Jungle Rumble

Many could argue that the PlayStation Vita's touch display is either rarely or poorly used in games, and few Vita owners would contest such a statement. Games like Tearaway and RaymanLegends stand out as games that really take advantage of what the screen can do. I always look for games that make use of features that are on a specific platform, and the Vita is no exception. I had high hopes for Jungle Rumble to swing onto the the console in stunning fashion, but was left hanging on the vine.

From the onset it becomes apparent that Jungle Rumble was made for smartphones, which is not a bad thing in this case. The Vita is held vertically in your hands for a presentation style that really helps the game’s concept of shepherding monkeys through levels in an upward fashion. I felt like I was helping the monkeys go higher and higher into the sky until they reached the bananas that need to be collected. The only downfall with holding the Vita in this fashion is that my hand frequently went numb. A small problem, but one that is consistent throughout the game.

The main point of the game is to get monkeys to the bananas kept at the end of the level. The main challenge is keeping the beat to move the monkeys along. This is done by tapping the screen in time with the music and move monkeys from one platform to another. A double tap skips platforms and triple taps throw projectiles, moves that adds a noticeable layer of difficulty. Even with yellow dots on the screen to help keep the beat, the game borderlines on irritation when you get close to the end only to lose your rhythm. Then there were times I tried to move groups of monkeys and some would remain on the platform making my job harder. There were a few latency issues after returning to the game from other applications, which makes it impossible to play. There is a difference between knowing you did something wrong and feeling like the game purposely hindered your goal.

Jungle Rumble's difficulty, however, lies with the lack of interesting music. Having played Elite Beat Agents and other rhythm games with far better music, the quality of the soundtrack was weak in comparison. As you progress through the three stages, the music gets to be overly similar. This is not to say that it doesn't give off different vibes but the tracks are just rearrangements of tones that are as generic as built-in ringtones. When I had to replay a level several times, the music became so annoying that I literally had to turn the game off. I even looked around while playing in public places to see if I was annoying people nearby. It is hard to play a rhythm game when the music is so unappealing. I mostly kept my own beat in my head or by humming, which probably is the reason for the difficulties I had getting through most levels.

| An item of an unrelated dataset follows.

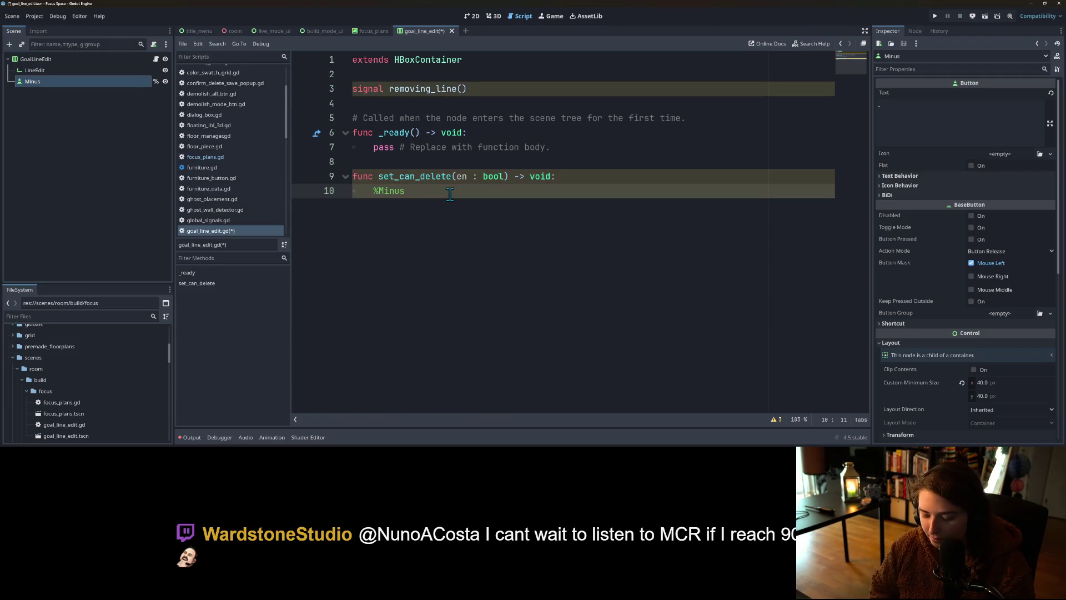
text(disabled = not en)
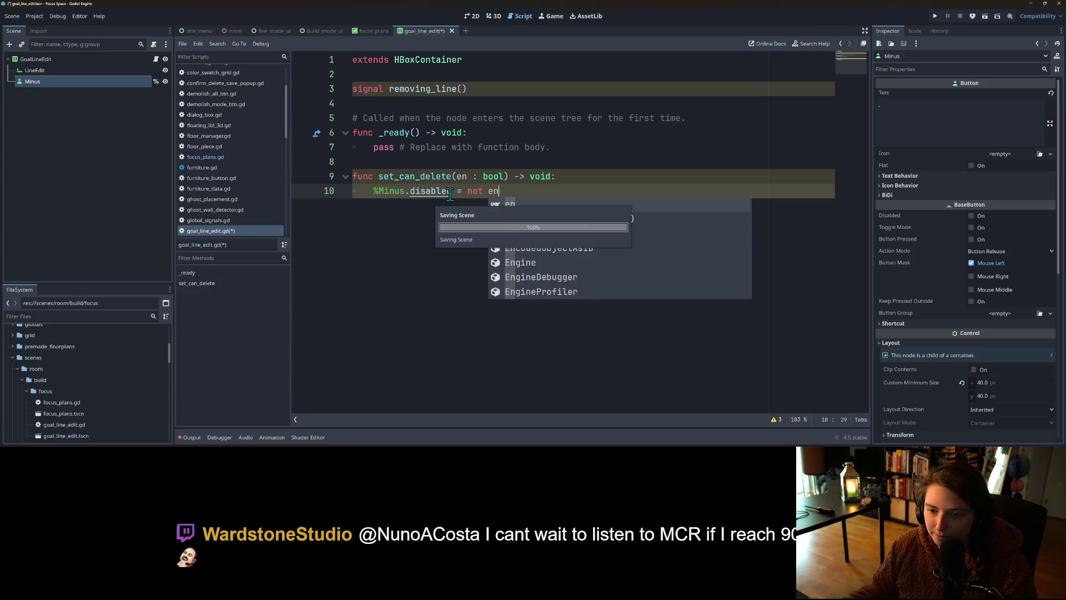
key(ctrl+s)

Besides keeping the beat, there are time limits and antagonistic red monkeys. Medals are rewarded based on getting all the monkeys to safety, knocking away enemies, and reaching the bananas within the time limit. The best moments in the game are when you string together combos which surrounds your monkeys with a cloud of “mojo.” I really wish the developers took advantage of the combos by having a score system of some sort. Leaderboards would be a great addition to the game besides the regular time and enemy awards. The game’s difficulty in keeping the beat also means that combos are frequently broke, which really bums you out while playing.

The story is very deep for a rhythm based game. You are helping monkeys collect bananas because their tribe was attacked by red monkeys who wanted their bananas. As you progress through the game, the real culprits behind the banana theft are discovered. I won't spoil the reveal, but the game really teaches you about a greater problem facing the animals. The length and quality of the story and cutscenes might have hindered the potentially great gameplay. As I mentioned before, there are three different stages. The first two stages feel very fleshed out with about eight different levels, but the last one is very short. Not only are the abruptly cut short, but they were some of the best levels in the game.

Jungle Rumble gives one of the best efforts a game can possibly give. It has a unique design and style. The colors are vibrant and the story is very touching and thoughtful. However, when it comes down to the actual gameplay the game is frustration. Not because the game is inherently difficult, but because the music is unappealing and actually detracts from the overall experience. Add in some technical hiccups and places where the developers could have flushed out like the leaderboards, and the game had me wanting. I really have mixed feelings about the game because it was not terrible, but did not try to become more than the sum of its parts. If the developers do take another swing at this game or genre, I think it would be well worth giving them a second chance. As it stands, Jungle Rumble slips on a few too many bananas to be perfect.